» **Job**:
Starting at the line containing "family: Davalliaceae" and ending at the last line of the rows, change "scientific name" to "Latin name" wherever it appears. Write those lines out again with everything else left as it is.

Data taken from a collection
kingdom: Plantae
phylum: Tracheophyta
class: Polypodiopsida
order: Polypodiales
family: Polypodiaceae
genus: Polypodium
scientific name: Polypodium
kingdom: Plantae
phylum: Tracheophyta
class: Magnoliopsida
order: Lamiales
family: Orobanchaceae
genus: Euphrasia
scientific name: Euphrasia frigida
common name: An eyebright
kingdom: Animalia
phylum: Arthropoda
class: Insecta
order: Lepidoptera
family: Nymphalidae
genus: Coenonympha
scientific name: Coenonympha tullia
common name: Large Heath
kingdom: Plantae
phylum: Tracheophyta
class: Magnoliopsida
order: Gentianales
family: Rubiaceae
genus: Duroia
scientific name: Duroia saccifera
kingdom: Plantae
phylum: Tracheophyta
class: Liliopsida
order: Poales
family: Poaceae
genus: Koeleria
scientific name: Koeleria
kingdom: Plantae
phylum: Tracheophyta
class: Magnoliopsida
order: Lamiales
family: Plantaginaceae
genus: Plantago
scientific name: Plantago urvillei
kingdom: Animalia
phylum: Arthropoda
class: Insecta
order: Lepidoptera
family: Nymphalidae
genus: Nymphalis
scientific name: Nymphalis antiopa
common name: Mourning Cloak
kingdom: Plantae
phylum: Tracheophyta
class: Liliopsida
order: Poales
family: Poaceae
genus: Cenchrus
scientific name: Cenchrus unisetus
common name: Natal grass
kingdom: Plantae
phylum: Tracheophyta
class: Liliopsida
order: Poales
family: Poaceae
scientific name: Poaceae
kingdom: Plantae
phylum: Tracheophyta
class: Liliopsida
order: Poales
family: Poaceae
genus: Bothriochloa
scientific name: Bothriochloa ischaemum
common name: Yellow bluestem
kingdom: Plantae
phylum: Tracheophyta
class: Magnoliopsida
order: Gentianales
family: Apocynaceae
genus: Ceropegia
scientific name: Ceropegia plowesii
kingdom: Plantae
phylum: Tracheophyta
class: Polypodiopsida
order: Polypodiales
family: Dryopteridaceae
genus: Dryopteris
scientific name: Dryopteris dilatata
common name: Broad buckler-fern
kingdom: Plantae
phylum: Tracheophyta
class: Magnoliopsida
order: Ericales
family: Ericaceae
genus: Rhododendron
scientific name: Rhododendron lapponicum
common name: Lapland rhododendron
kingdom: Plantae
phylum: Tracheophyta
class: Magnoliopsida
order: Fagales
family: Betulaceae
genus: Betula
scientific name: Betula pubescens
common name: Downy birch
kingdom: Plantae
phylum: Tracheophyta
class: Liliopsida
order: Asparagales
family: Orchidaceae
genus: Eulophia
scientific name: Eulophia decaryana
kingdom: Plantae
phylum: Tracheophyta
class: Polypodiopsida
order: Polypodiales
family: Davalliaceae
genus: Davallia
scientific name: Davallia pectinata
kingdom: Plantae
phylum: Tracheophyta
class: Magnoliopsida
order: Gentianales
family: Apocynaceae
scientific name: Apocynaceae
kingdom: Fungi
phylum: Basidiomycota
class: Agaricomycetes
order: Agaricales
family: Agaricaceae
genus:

» **Final answer**:
family: Davalliaceae
genus: Davallia
Latin name: Davallia pectinata
kingdom: Plantae
phylum: Tracheophyta
class: Magnoliopsida
order: Gentianales
family: Apocynaceae
Latin name: Apocynaceae
kingdom: Fungi
phylum: Basidiomycota
class: Agaricomycetes
order: Agaricales
family: Agaricaceae
genus:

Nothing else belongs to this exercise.